Dans deux modèles d’insuffisance rénale chronique chez l’animal, les gènes codant pour P-gp chez la souris ont une expression augmentée au niveau hépatique. Nous avions de l’in vitro, du murin, ils nous manquaient un peu d’humain. Il y quelques années, nous avions dosé ces toxines chez des transplantés rénaux et cardiaques. Nous n’avions jamais utilisé ces données. P-gp joue un rôle important dans le métabolisme de la ciclosporine A, un immunosuppresseur. L’avantage est que nous avions les concentrations d’IS, de ciclosporine et la posologie prise par les patients, plus pas mal d’autres données cliniques et biologiques. Nous avons pu alors montré que la concentration plasmatique d’IS est associée au dosage de ciclosporine pour obtenir le taux cible.
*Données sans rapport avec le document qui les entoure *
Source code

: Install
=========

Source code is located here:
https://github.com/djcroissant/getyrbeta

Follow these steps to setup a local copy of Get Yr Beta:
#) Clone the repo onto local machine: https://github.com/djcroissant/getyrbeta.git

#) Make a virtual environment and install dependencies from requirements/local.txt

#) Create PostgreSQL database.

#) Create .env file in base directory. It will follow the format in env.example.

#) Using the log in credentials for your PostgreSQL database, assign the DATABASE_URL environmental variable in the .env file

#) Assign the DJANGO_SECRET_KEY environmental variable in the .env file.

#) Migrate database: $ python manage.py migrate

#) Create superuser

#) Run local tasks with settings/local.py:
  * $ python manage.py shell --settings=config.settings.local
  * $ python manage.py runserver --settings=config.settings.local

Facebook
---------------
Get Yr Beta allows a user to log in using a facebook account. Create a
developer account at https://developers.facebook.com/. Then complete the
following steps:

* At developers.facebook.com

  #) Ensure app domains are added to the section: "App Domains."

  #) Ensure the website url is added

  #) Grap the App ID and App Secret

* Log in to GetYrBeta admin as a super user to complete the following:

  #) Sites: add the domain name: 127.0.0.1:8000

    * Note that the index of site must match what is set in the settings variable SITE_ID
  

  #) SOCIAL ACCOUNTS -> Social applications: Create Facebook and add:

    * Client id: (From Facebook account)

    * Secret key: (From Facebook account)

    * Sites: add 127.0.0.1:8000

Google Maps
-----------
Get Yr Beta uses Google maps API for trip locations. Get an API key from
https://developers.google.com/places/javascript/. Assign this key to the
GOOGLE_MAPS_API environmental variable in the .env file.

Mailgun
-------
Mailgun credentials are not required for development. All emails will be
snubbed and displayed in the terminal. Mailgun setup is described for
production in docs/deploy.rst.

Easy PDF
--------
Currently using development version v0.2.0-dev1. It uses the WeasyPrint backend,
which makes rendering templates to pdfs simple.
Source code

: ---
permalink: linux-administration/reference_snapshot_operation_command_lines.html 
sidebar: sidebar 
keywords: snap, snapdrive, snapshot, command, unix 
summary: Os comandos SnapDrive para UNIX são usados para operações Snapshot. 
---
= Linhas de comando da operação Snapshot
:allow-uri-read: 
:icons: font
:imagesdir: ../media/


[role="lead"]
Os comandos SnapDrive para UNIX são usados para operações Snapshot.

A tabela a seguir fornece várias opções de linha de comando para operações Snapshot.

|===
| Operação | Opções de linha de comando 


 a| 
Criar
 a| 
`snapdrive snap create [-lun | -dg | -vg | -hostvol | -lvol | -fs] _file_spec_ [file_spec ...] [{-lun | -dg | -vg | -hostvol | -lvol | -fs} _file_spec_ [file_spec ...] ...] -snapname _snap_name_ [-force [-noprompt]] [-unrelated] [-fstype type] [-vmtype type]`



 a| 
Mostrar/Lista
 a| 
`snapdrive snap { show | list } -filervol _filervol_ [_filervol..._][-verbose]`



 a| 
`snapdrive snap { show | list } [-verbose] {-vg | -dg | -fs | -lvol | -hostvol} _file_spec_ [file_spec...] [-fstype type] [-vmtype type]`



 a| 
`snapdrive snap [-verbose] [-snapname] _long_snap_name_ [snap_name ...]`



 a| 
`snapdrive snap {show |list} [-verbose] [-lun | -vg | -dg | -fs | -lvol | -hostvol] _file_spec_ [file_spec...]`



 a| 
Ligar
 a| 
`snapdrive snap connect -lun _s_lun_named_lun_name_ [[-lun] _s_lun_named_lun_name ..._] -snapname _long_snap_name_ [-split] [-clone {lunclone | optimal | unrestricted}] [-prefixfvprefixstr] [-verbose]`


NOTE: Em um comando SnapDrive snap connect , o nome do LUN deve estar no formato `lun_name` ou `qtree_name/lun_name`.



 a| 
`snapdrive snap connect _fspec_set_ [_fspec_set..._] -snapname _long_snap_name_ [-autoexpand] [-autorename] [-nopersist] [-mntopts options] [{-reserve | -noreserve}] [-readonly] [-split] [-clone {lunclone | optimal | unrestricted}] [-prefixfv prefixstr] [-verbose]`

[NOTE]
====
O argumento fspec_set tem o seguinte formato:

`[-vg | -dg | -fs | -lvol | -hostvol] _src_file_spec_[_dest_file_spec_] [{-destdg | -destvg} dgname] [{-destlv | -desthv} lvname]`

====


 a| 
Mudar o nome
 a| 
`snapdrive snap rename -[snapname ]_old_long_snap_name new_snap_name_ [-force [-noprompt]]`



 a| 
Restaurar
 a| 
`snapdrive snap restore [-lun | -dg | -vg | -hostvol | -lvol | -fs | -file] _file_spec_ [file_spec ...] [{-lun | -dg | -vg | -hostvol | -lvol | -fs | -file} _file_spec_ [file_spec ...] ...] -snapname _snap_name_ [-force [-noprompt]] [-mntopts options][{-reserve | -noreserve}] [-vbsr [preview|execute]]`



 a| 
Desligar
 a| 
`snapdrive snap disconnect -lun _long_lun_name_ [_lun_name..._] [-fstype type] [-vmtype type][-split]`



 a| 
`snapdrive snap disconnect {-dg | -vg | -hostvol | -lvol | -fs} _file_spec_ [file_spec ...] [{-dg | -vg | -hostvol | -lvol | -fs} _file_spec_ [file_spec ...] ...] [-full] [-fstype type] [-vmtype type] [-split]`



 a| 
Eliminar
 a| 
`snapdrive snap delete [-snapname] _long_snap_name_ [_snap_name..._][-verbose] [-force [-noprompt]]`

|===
Cette association est indépendante de la fonction rénale évaluée par le débit de filtration glomérulaire. En pratique, plus la concentration d’IS est haute, plus la posologie de CsA à administrer est élevée pour atteindre le taux cible. L’étudiante brésilienne finissait ses années de thèse, il fallait nous arrêter et de publier nos résultats. Nous avons tenté le meilleur journal de la spécialité, JASN. Nous avons eu raison, l’article racontant notre histoire a été publié hier dans ce journal. Je vous passe les 6  mois de manip supplémentaires pour répondre aux reviewers et le stress en attendant les réponses.  Bien évidement, dans l’article, nous passons tout le travail fait dans la cellule endothéliale. Le story telling est important en science pour publier dans un bon journal. J’aime cette idée qu’un bon article nait juste d’un bon vieux sens de grand mère, faut pas gâcher.

Ce travail est important. Il explique en partie la complexité du métabolisme des médicaments au cours de l’insuffisance rénale. La concentration plasmatique d’indoxyl sulfate joue un rôle sur le métabolisme hépatique mais certainement aussi sur l’absorption des molécules transporté par P-gp car cette protéine est exprimée au niveau du tube digestif. Nous ne pouvons pas nous contenter de mesurer le DFG pour évaluer l’adaptation des médicaments chez les patients avec une insuffisance rénale chronique. Le problème est d’autant plus complexe que les concentrations d’IS ne sont pas forcément stable. La production de l’IS dépend de l’alimentation, de la nature du microbiote et de l’activité d’enzymes hépatiques. Notre travail va au delà de l’insuffisance rénale, en montrant que l’activité de P-gp est dépendante du facteur de transcription AHR, tous les agonistes d’AHR peuvent modifier le métabolisme des médicaments qui sont dépendants de P-gp. Les agonistes d’AHR sont multiples, allant de la dioxine, aux particules fines en passant par la fumée du tabac.

AHR est un facteur de transcription fascinant qui régule de nombreuses fonctions biologiques, il fait partie des rares gènes qui nous différencie de notre proche cousin Neandertal. Je reviendrai bientôt sur ce facteur de transcription et son activation dans l’insuffisance rénale chronique…

Je tiens à féliciter mon équipe de recherche qui a fait un boulot remarquable, en particulier Tacy Santana Machado, qui est une excellente scientifique et en plus très sympathique, Claire Cérini qui a bien méritée sa place de co-dernière auteur, stéphane Poitevin pour les modèles murins et tous les autres sans qui cet article n’aurait pas vu le jour. Notre équipe de recherche est soutenue par AMU, l’INSERM et par la société française de néphrologie dialyse et transplantation. La recherche est un sport de combat collectif comme le rugby, c’est probablement pour ça que j’aime bien.